While Antonella agrees with much that Tit says, she disagrees that the negatives are enough to see that the directive is not necessary and more so a reason to strive to improve it. It is potentially very valuable for cancer patients if it can be implemented properly. This is what the European Cancer Patient Coalition aims for. While recognising that there are social disparities between the wealth and poorer individuals, she highlights that each country of origin could allocate a budget to reimburse the travel and accommodation costs for its citizens. She also raises attention to the fact that there may be different medications available in different countries and once patients have returned home, the medication may not be available or reimbursed in their home country. This highlights the need for cross-border harmonization.

Alternatively, Tit feels that a budget allocated could be better used for capacity building at home and believes that funds were less likely to be earmarked for cancer treatment abroad as favoring one condition over another would not be allowed under law. Drug reimbursement from country to country would have to be harmonized and Tit believes that such disparities, due to different economies, cannot be overcome in the short term.

As another route and an alternative to the directive, Tit believes the European Reference Networks offer more hope to patients. They were set up to ‘’facilitate discussion on complex or rare conditions that require highly specialized knowledge and treatment’’ and work on helping countries build their capacity in cancer care. This, he believes, would be better long term in helping with training and education of professionals and carers.

The problem with this approach, as described by Antonella, is that patients need treatment now and cannot wait for a better situation. The directive enables immediate treatment because its gives people that right. Capacity building should also be underway but for now the directive is an immediate answer. While recognising that we should be pushing more towards this, they too also have their problems with funding and sustainability. While training is crucial, this too can take time and is not an immediate answer.

In conclusion, while both believe that the directive should exist but has major flaws, there are many interesting points to be explored. There is no doubt that it should be improved but it is a good starting point with both capacity building at a national level and at a European level needed. As pointed out by Antonella, work on all areas may be slow but ’the directive establishes that all patients have the right to access the best treatment available in Europe regardless of the limitations of their own health system. This could be a powerful lever to drive up quality of care for everyone’’.
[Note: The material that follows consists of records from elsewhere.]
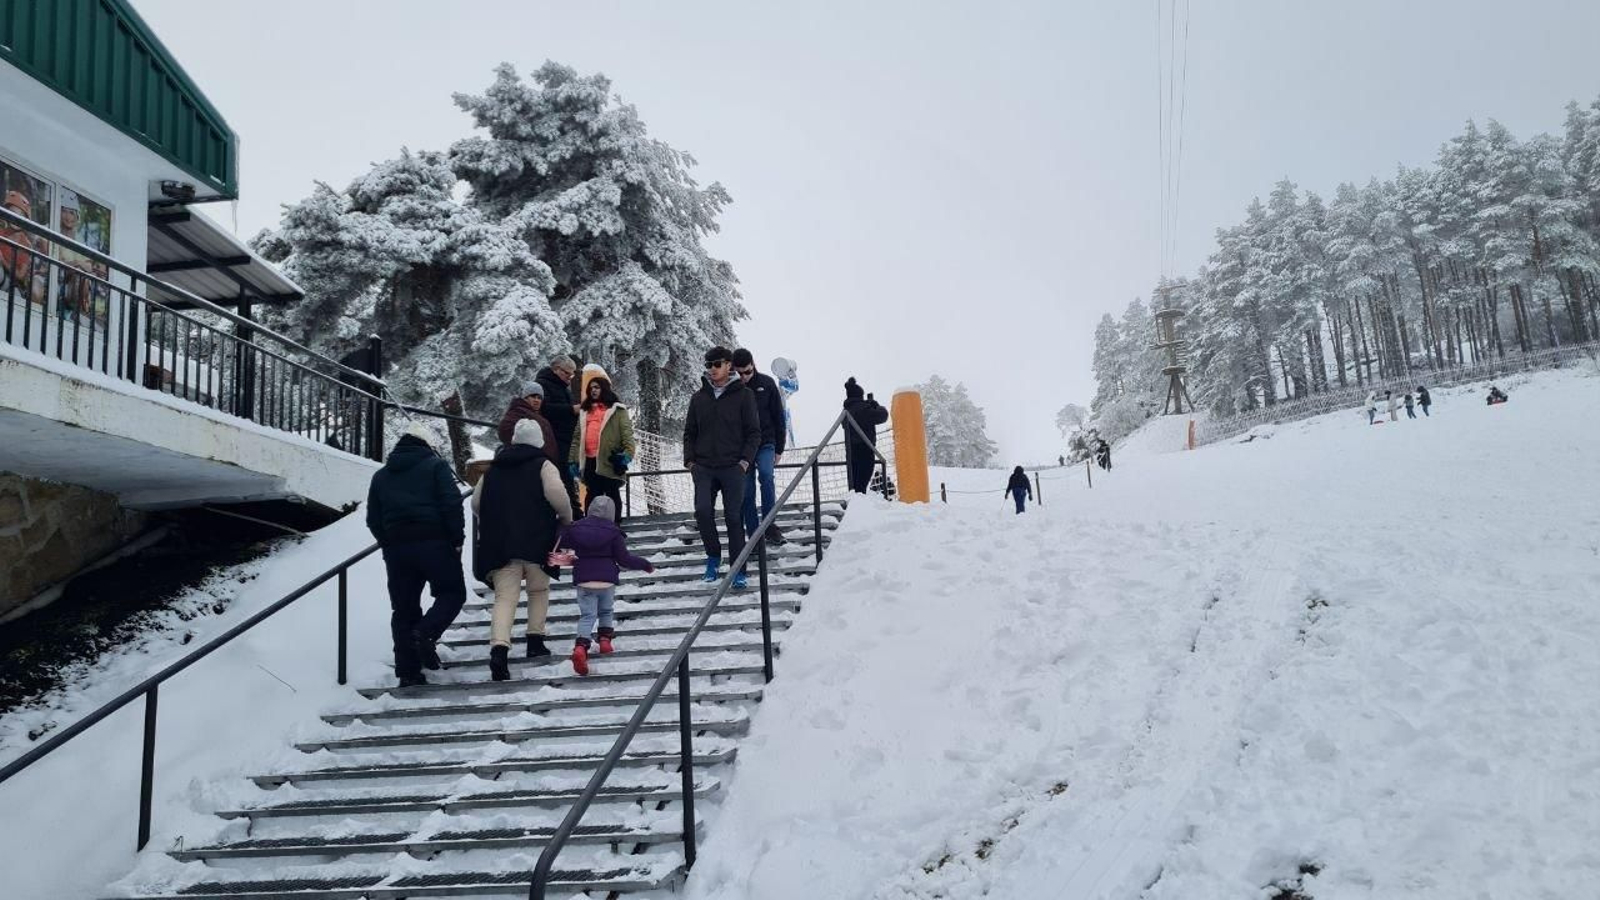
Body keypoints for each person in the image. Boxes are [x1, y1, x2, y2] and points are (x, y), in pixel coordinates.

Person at [365, 423, 467, 688]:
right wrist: (456, 539)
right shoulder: (436, 466)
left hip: (397, 550)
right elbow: (451, 503)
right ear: (427, 444)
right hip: (435, 543)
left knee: (403, 608)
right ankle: (425, 632)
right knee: (452, 593)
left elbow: (373, 518)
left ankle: (408, 671)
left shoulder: (381, 476)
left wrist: (388, 543)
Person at [472, 418, 573, 680]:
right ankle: (535, 641)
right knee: (538, 590)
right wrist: (566, 519)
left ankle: (499, 650)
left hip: (500, 544)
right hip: (537, 540)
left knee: (505, 598)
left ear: (514, 439)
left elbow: (476, 503)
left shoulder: (493, 468)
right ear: (539, 440)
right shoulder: (543, 465)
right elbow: (558, 495)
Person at [684, 345, 761, 589]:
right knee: (702, 511)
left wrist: (744, 462)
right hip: (704, 467)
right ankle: (713, 557)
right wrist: (691, 462)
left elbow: (754, 433)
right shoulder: (698, 398)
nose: (713, 369)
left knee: (734, 517)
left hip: (732, 467)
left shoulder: (744, 395)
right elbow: (689, 433)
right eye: (709, 365)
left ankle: (738, 568)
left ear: (729, 365)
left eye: (717, 364)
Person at [560, 496, 654, 675]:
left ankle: (581, 647)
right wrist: (645, 564)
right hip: (607, 580)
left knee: (587, 615)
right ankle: (605, 641)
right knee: (606, 611)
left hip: (584, 579)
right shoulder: (613, 532)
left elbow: (562, 543)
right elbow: (624, 559)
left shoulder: (575, 529)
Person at [732, 348, 789, 545]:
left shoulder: (767, 383)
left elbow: (778, 416)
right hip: (743, 447)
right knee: (747, 490)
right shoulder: (731, 390)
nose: (744, 377)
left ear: (753, 365)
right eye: (739, 373)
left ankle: (769, 525)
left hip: (766, 442)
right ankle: (754, 534)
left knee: (766, 474)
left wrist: (779, 448)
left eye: (747, 372)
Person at [569, 375, 635, 521]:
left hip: (610, 459)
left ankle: (614, 526)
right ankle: (591, 525)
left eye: (596, 387)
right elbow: (577, 438)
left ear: (604, 389)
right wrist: (573, 460)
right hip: (590, 460)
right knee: (592, 494)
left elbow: (627, 435)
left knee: (612, 494)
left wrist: (627, 455)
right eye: (591, 388)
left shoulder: (617, 410)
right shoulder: (585, 411)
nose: (593, 390)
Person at [536, 356, 581, 508]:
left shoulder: (561, 386)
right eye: (567, 373)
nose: (570, 377)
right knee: (563, 480)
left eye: (572, 374)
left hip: (565, 440)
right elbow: (545, 409)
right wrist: (571, 409)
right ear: (556, 370)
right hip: (555, 440)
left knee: (567, 479)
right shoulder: (543, 385)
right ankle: (572, 513)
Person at [842, 378, 889, 493]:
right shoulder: (863, 408)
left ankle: (856, 501)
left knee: (855, 485)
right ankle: (860, 503)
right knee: (862, 484)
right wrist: (876, 406)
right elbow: (883, 416)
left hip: (851, 450)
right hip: (865, 449)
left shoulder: (846, 410)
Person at [496, 383, 559, 465]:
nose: (536, 400)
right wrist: (526, 448)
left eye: (539, 398)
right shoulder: (518, 411)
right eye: (533, 396)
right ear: (525, 398)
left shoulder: (537, 414)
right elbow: (504, 431)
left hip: (541, 461)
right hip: (528, 462)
So, how can we move forward? Antonella sees that harmonizing Health Technology Assessment can help to avoid delays and duplications and allow patients to move between countries and be reimbursed at the same levels everywhere. This will also help promote equality.

What is clear is that there is a need for National and EU funding, high quality assurance and training of professionals. As stated by Antonella, there is still a lot of work to be done. ‘’We want all patients across Europe to receive the best quality of care available’’ and here at ECPC, this is what we strive to achieve.